After that, I worked on dialogs. Initially I thought it would be the same as with other strings, but at the time I forgot about dialog stacks. Because of this, the dialogs for English and Russian versions were fine, but some dialogs in Polish and Czech versions were completely off the context. Turned out, that some dialogs should be popped from dialog stacks and shown only when certain events are triggered. They were working for English and Russian versions, as the code for reading the dialog stack data was still reading it from data segment, not from the segment that was dedicated to it. After realizing this, I added stack dialog stacks as a resource to .dat, added code for loading it and correct dialogs started popping out.

Lastly, I worked on adding scene object names and descriptions. This part was the trickiest. First of all, I realized during extraction, I made an error, and didn’t not consider cases with items with default description. That is, after the null byte, these items contain 01 byte, which indicated that the objects will be given the default description name – “Cool.” (English), “Miodzio.” (Polish), “Bezva.” (Czech), “Вещь.” (Russian). Once I realized this, I fixed it here.

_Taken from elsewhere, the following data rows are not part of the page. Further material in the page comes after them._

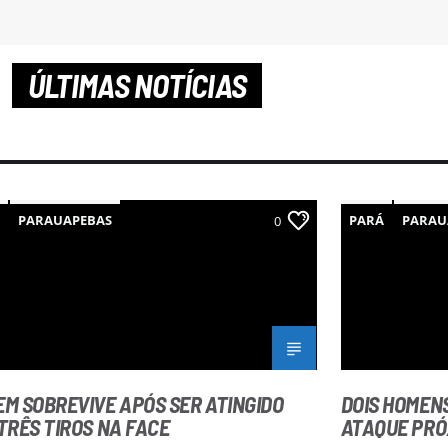
ÚLTIMAS NOTÍCIAS
Á
PARAUAPEBAS
PARÁ
PARAU
0
M SOBREVIVE APÓS SER ATINGIDO
DOIS HOMEN
TRÊS TIROS NA FACE
ATAQUE PRÓ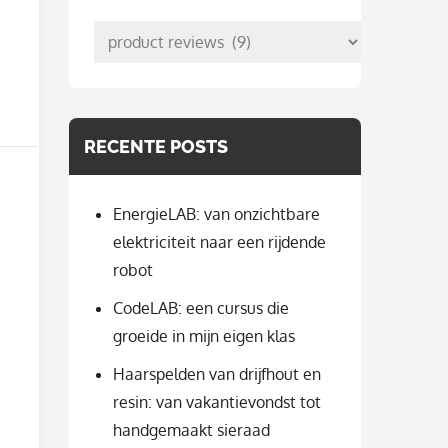
posts
per
categorie
RECENTE POSTS
EnergieLAB: van onzichtbare
elektriciteit naar een rijdende
robot
CodeLAB: een cursus die
groeide in mijn eigen klas
Haarspelden van drijfhout en
resin: van vakantievondst tot
handgemaakt sieraad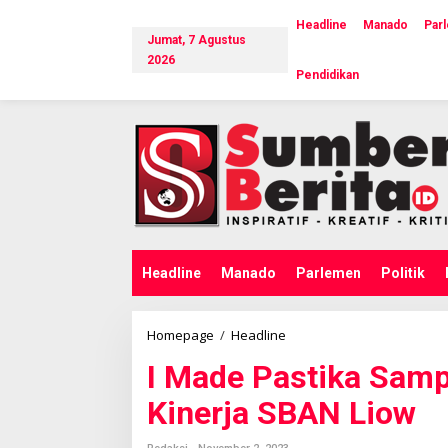
L
e
Headline
Manado
Par
Jumat, 7 Agustus
w
a
2026
Pendidikan
t
i
k
e
k
o
n
t
e
n
Headline
Manado
Parlemen
Politik
Homepage
/
Headline
I
M
I Made Pastika Samp
a
d
Kinerja SBAN Liow
e
P
a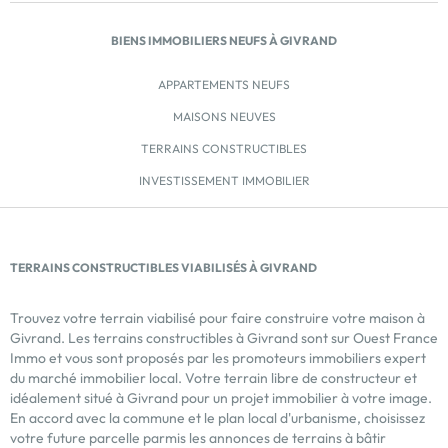
BIENS IMMOBILIERS NEUFS À GIVRAND
APPARTEMENTS NEUFS
MAISONS NEUVES
TERRAINS CONSTRUCTIBLES
INVESTISSEMENT IMMOBILIER
TERRAINS CONSTRUCTIBLES VIABILISÉS À GIVRAND
Trouvez votre terrain viabilisé pour faire construire votre maison à
Givrand. Les terrains constructibles à Givrand sont sur Ouest France
Immo et vous sont proposés par les promoteurs immobiliers expert
du marché immobilier local. Votre terrain libre de constructeur et
idéalement situé à Givrand pour un projet immobilier à votre image.
En accord avec la commune et le plan local d'urbanisme, choisissez
votre future parcelle parmis les annonces de terrains à bâtir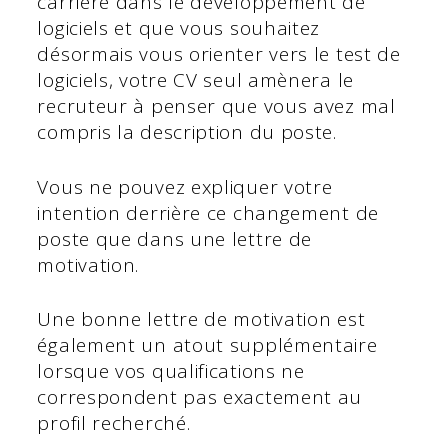
carrière dans le développement de
logiciels et que vous souhaitez
désormais vous orienter vers le test de
logiciels, votre CV seul amènera le
recruteur à penser que vous avez mal
compris la description du poste.
Vous ne pouvez expliquer votre
intention derrière ce changement de
poste que dans une lettre de
motivation.
Une bonne lettre de motivation est
également un atout supplémentaire
lorsque vos qualifications ne
correspondent pas exactement au
profil recherché.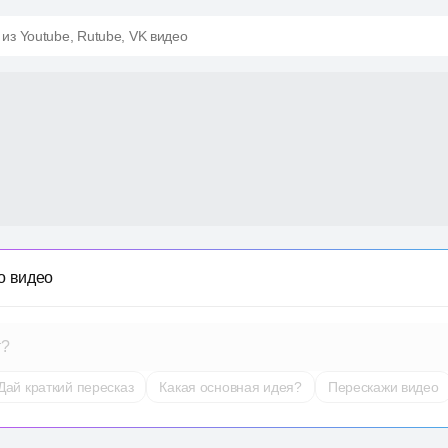
 из Youtube, Rutube, VK видео
о видео
т?
Дай краткий пересказ
Какая основная идея?
Перескажи видео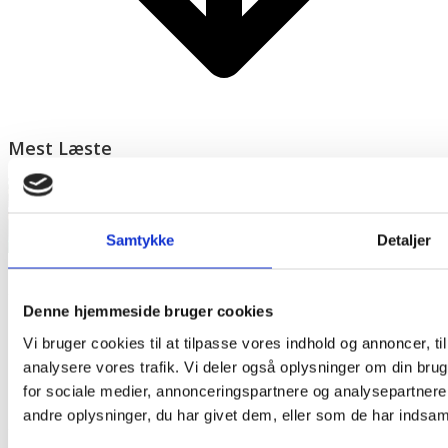
Mest Læste
Samtykke
Detaljer
Denne hjemmeside bruger cookies
Vi bruger cookies til at tilpasse vores indhold og annoncer, til 
analysere vores trafik. Vi deler også oplysninger om din br
for sociale medier, annonceringspartnere og analysepartner
andre oplysninger, du har givet dem, eller som de har indsamle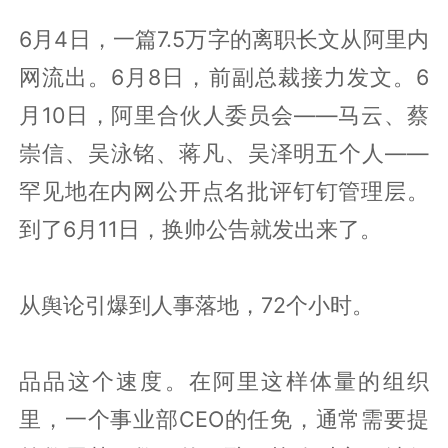
6月4日，一篇7.5万字的离职长文从阿里内
网流出。6月8日，前副总裁接力发文。6
月10日，阿里合伙人委员会——马云、蔡
崇信、吴泳铭、蒋凡、吴泽明五个人——
罕见地在内网公开点名批评钉钉管理层。
到了6月11日，换帅公告就发出来了。
从舆论引爆到人事落地，72个小时。
品品这个速度。在阿里这样体量的组织
里，一个事业部CEO的任免，通常需要提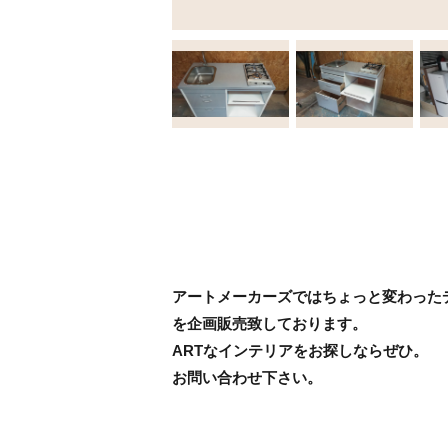
アートメーカーズではちょっと変わった
を企画販売致しております。
ARTなインテリアをお探しならぜひ。
お問い合わせ下さい。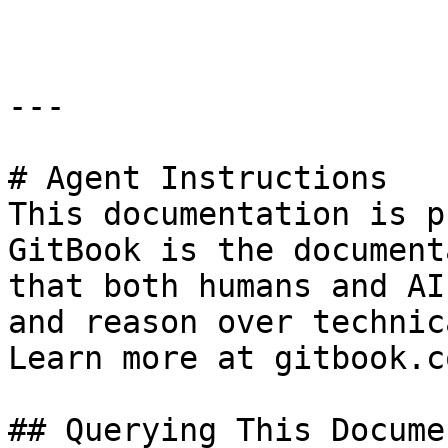
---

# Agent Instructions

This documentation is p
GitBook is the document
that both humans and AI
and reason over technic
Learn more at gitbook.co
## Querying This Docume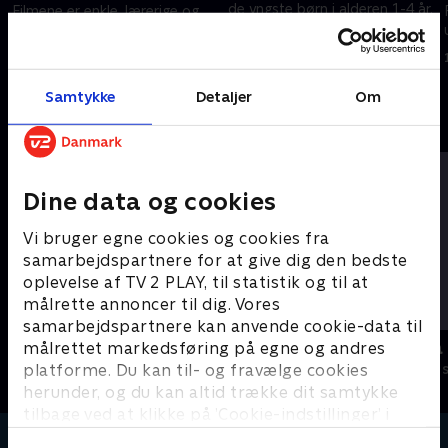
de yngste børn i alderen 1-4 år.
Filmene er enkle, lærerige og
Filmene er enkle, lærerige og
underholdende.
underholdende.
16. februar 2024 • 1 min
16. februar 2024 • 0 min
Samtykke
Detaljer
Om
Andre så også
Dine data og cookies
Vi bruger egne cookies og cookies fra
samarbejdspartnere for at give dig den bedste
oplevelse af TV 2 PLAY, til statistik og til at
målrette annoncer til dig. Vores
samarbejdspartnere kan anvende cookie-data til
Miniteve: Transportmidler
Miniteve: P
målrettet markedsføring på egne og andres
platforme. Du kan til- og fravælge cookies
Børneserier • 1 sæsoner
Børneserier • 1
herunder, og du kan altid trække dit samtykke
tilbage ved at klikke på ’Cookie-indstillinger’ i
bunden af siden. Læs mere om hvordan TV 2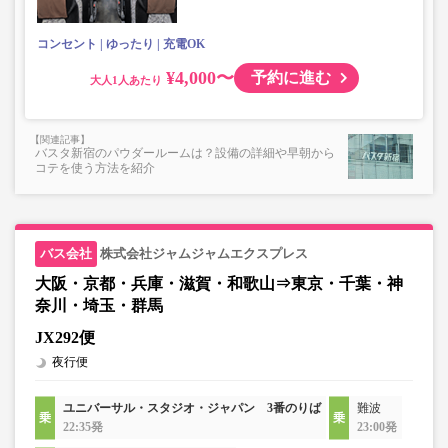
上記「トランクにてお預かりできる荷物」の条件を満たさ
ないもの
コンセント
ゆったり
充電OK
¥4,000〜
予約に進む
大人
バスタ新宿のパウダールームは？設備の詳細や早朝から
コテを使う方法を紹介
株式会社ジャムジャムエクスプレス
大阪・京都・兵庫・滋賀・和歌山⇒東京・千葉・神
奈川・埼玉・群馬
JX292便
夜行便
ユニバーサル・スタジオ・ジャパン 3番のりば
難波
22:35発
23:00発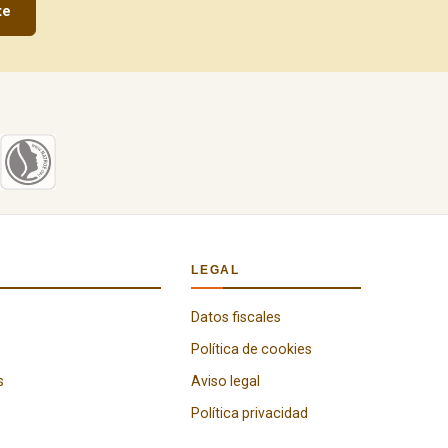
te
LEGAL
Datos fiscales
Política de cookies
s
Aviso legal
Política privacidad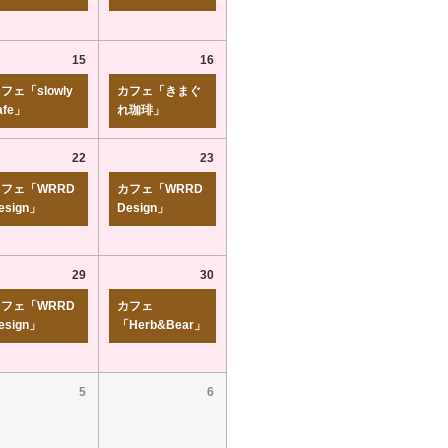
15
16
フェ「slowly
カフェ「きまぐ
afe」
れ珈琲」
22
23
フェ「WRRD
カフェ「WRRD
esign」
Design」
29
30
フェ「WRRD
カフェ
esign」
「Herb&Bear」
5
6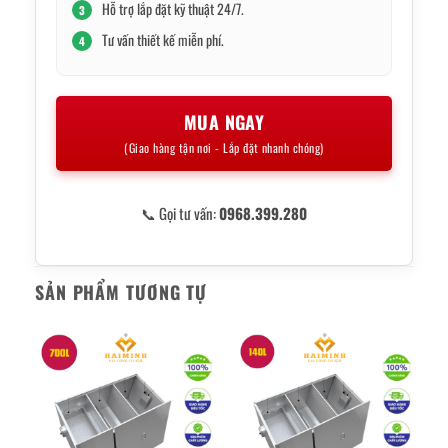
Hỗ trợ lắp đặt kỹ thuật 24/7.
3
Tư vấn thiết kế miễn phí.
4
MUA NGAY
(Giao hàng tận nơi - Lắp đặt nhanh chóng)
📞 Gọi tư vấn:
0968.399.280
SẢN PHẨM TƯƠNG TỰ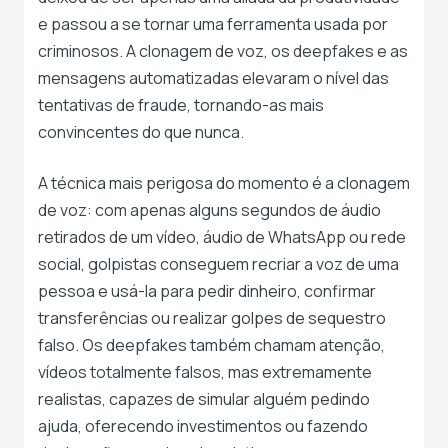
e passou a se tornar uma ferramenta usada por
criminosos. A clonagem de voz, os deepfakes e as
mensagens automatizadas elevaram o nível das
tentativas de fraude, tornando-as mais
convincentes do que nunca.
A técnica mais perigosa do momento é a clonagem
de voz: com apenas alguns segundos de áudio
retirados de um vídeo, áudio de WhatsApp ou rede
social, golpistas conseguem recriar a voz de uma
pessoa e usá-la para pedir dinheiro, confirmar
transferências ou realizar golpes de sequestro
falso. Os deepfakes também chamam atenção,
vídeos totalmente falsos, mas extremamente
realistas, capazes de simular alguém pedindo
ajuda, oferecendo investimentos ou fazendo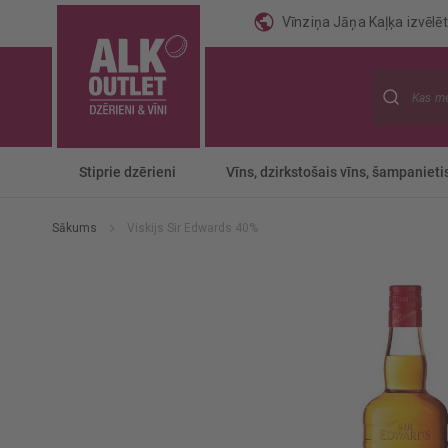
Vīnziņa Jāņa Kaļķa izvēlēti
Meklēt
Stiprie dzērieni
Vīns, dzirkstošais vīns, šampanieti
Sākums
Viskijs Sir Edwards 40%
Iet
uz
galerijas
beigām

Another important thing to point out is that this kind structure is a part of savefile, and the objects and their members (including names) are modified in runtime. The last part about the names is crucial, as certain objects, namely four – “girl”, “robot”, “boy”, “bowl” are modified changed to their “real” names – “Anne”, “Mike”,  “Sonny or whatever”, “body”. I implemented the support for this, but forgot crucial thing – I didn’t set enough space for the initial names, so that when they are changed, it does not overwrite description part. Because of this, I was getting constant crashes when trying to load the older saves (before changes in the pr). After finding about this, I was able to fix the issue and thus, preserve compatibility with old saves.